PROBLEM TO WORK ON:
The job is to find each line of the records below that includes the word "Flash" and copy it.

Top of DATA SUPPLIED

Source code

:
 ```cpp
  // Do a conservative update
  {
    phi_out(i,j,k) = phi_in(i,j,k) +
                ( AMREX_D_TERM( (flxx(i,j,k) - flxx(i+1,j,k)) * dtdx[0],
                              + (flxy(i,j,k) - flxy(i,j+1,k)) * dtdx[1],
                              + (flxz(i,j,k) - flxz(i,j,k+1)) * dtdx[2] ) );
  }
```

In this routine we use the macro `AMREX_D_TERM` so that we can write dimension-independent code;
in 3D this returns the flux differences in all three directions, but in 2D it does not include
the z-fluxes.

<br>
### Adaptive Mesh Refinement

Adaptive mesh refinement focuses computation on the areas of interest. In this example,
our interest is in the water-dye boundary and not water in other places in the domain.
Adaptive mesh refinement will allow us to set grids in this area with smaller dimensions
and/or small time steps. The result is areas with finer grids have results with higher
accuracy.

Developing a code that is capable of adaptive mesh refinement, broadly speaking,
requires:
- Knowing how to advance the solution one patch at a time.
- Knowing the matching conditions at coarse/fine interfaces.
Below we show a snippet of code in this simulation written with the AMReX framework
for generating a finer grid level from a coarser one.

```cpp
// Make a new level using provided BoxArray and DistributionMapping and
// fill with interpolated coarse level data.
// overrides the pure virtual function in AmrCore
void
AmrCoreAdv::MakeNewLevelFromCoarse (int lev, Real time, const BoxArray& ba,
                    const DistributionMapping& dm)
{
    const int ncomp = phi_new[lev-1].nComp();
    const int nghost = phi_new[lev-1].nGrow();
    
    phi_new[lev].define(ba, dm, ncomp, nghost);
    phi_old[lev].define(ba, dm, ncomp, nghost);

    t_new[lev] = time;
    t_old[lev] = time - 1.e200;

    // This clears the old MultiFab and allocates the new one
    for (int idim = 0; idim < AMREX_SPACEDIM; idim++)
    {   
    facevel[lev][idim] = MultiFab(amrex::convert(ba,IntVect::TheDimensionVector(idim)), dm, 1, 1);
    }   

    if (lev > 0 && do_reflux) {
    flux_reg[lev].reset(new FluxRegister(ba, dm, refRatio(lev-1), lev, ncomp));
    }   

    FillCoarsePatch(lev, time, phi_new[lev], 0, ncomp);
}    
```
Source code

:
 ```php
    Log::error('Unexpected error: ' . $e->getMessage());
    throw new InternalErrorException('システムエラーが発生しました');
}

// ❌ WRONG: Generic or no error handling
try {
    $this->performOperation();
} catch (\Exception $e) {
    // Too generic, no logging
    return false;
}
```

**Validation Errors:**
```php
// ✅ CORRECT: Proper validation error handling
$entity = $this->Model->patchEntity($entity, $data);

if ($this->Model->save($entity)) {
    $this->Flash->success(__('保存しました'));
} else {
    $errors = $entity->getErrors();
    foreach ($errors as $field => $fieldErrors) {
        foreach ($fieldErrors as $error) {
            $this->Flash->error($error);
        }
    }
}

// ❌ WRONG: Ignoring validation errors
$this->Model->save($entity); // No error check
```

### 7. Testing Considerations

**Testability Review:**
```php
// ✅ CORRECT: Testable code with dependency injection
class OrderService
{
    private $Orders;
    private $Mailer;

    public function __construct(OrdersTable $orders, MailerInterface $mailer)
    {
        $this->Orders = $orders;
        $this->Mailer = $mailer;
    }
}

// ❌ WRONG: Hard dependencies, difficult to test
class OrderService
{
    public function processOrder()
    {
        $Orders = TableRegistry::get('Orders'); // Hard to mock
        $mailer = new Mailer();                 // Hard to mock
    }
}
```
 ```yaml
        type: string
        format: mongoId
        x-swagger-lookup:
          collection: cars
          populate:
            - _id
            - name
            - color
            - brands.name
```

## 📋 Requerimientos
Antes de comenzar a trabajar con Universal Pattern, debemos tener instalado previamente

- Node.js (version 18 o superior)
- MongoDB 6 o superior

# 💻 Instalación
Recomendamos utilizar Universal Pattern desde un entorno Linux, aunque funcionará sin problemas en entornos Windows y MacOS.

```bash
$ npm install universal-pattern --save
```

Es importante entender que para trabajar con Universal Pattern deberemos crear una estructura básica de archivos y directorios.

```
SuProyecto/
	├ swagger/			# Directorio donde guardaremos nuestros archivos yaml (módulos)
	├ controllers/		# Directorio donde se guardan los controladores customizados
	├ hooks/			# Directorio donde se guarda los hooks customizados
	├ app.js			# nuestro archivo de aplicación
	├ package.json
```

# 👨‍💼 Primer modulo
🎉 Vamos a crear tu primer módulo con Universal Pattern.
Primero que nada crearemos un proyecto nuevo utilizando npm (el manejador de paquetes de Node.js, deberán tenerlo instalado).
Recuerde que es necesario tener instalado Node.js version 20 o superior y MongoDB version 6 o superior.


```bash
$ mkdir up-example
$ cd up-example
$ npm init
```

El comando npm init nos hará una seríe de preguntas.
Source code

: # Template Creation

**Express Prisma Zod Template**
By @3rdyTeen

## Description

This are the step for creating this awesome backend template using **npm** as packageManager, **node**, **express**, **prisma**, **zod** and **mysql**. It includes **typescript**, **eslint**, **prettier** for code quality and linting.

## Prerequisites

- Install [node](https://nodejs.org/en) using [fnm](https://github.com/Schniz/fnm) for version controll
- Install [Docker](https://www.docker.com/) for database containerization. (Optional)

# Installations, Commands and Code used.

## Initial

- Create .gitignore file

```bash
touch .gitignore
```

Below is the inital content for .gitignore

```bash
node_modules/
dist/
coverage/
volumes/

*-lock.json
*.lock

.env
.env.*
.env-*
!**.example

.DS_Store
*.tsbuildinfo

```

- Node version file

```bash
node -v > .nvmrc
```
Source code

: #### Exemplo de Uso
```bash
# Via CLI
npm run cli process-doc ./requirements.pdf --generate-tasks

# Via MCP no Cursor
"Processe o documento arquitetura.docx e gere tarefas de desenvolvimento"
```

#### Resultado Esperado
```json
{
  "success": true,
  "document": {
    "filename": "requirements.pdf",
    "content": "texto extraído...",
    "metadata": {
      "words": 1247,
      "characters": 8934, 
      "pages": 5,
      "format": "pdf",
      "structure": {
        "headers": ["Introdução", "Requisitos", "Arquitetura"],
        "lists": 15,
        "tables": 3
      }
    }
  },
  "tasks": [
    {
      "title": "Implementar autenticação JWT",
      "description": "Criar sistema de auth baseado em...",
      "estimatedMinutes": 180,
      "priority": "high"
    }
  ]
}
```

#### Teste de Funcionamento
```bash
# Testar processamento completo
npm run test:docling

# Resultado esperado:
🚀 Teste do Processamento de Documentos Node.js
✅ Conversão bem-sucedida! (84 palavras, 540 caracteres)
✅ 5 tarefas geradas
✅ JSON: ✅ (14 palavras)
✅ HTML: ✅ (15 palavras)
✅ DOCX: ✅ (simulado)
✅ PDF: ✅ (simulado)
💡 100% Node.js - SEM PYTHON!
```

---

Bottom of DATA SUPPLIED

OUTPUT FOR THIS TASK:
    $this->Flash->success(__('保存しました'));
            $this->Flash->error($error);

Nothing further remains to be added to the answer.